= GIVEN INSTRUCTION =
Retype the passage below about Murphy's Nutty Professor performance word for word, starting at "His reason was" and ending at "on the line.".

Most definitely, though that comment needs to be
qualified. There
is no questioning his versatility, energy and charisma,
his ability to occupy multiple characters and breathe a
lot of life and even a bit of truth into them.
However his impersonations often risk becoming
caricatures rather than characters.
Jonathan Rosenbaum wrote an intelligent piece
comparing the two Nutty Professors, preferring Jerry
Lewis’ performance to Murphy’s.
His reason was that Lewis put his actual persona
on the line, bringing to scrutiny his own famous
wackiness and pondering what his career and life would
be if he were allowed to be the ultra-suave alter ego he
portrays. Murphy
is neither obese nor oversexed, so there isn’t the
personal investment in either Jeckyll or Hyde role that
we see in Lewis’ version, but this is still the best
work Murphy has done is over a decade at least, and it
really got me excited to think what this actor can
accomplish if he puts more of himself on the line.
I think what is noteworthy is that Murphy in his
multiple roles could have been a lot more cartoonishly
over the top and out of control but chose to seek the
essence of each role he played (his Richard Simmons riff
is almost impossible to distinguish from the original).
The Buddy Love character, as pure id, was
probably the easiest for him to play.
The family members were, basically, his family
members. It
is Sherman Klump that lets Murphy show his capacity for
sensitivity. He
doesn’t do it all the time sometimes his face
settles for Chaplinesque expressions of pathos but
sometimes, in some unexpected sound in his laugh or just
the look on his heavily padded face, he makes the
character his own, truly.

Dataset entries
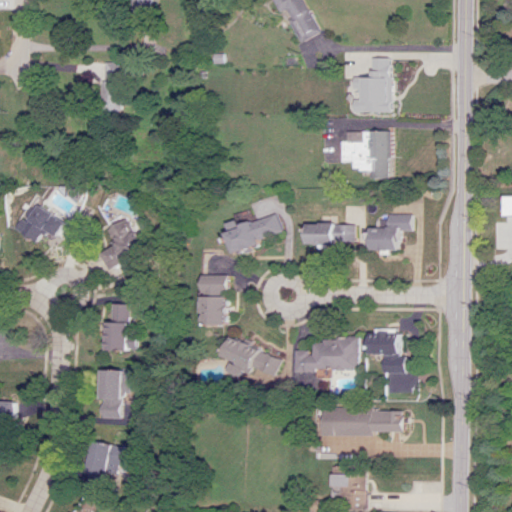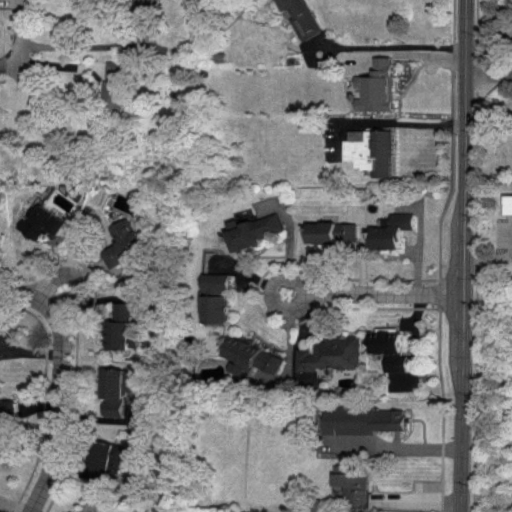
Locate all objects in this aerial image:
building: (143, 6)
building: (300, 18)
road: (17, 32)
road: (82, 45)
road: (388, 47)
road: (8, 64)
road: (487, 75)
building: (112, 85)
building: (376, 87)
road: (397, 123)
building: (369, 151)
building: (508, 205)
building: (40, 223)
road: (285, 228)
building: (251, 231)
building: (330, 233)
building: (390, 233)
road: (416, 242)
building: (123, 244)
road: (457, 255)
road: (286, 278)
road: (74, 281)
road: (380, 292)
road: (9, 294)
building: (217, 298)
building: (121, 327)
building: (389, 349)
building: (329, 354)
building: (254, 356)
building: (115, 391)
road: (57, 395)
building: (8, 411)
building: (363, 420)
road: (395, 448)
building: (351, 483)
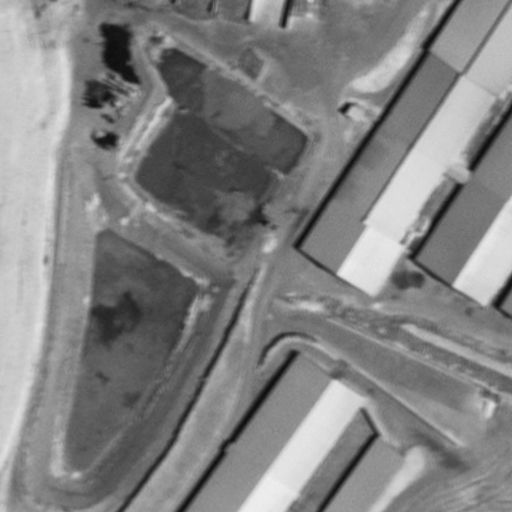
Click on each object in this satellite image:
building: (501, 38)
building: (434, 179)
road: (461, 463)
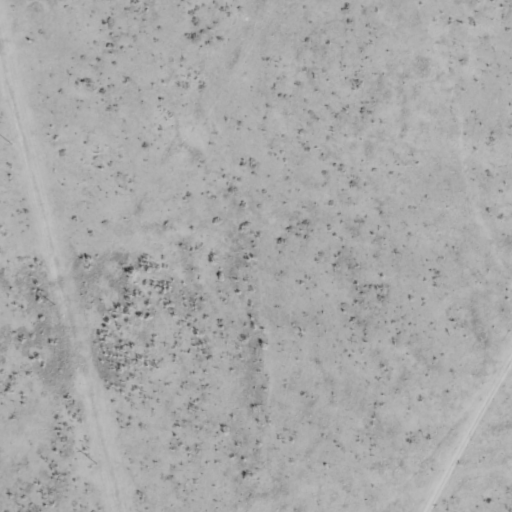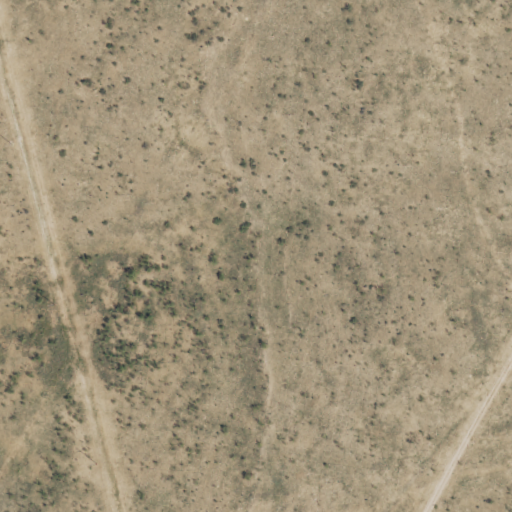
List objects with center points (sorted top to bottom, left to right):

= OUTPUT OF THE TASK =
His reason was that Lewis put his actual persona
on the line, bringing to scrutiny his own famous
wackiness and pondering what his career and life would
be if he were allowed to be the ultra-suave alter ego he
portrays. Murphy
is neither obese nor oversexed, so there isn’t the
personal investment in either Jeckyll or Hyde role that
we see in Lewis’ version, but this is still the best
work Murphy has done is over a decade at least, and it
really got me excited to think what this actor can
accomplish if he puts more of himself on the line.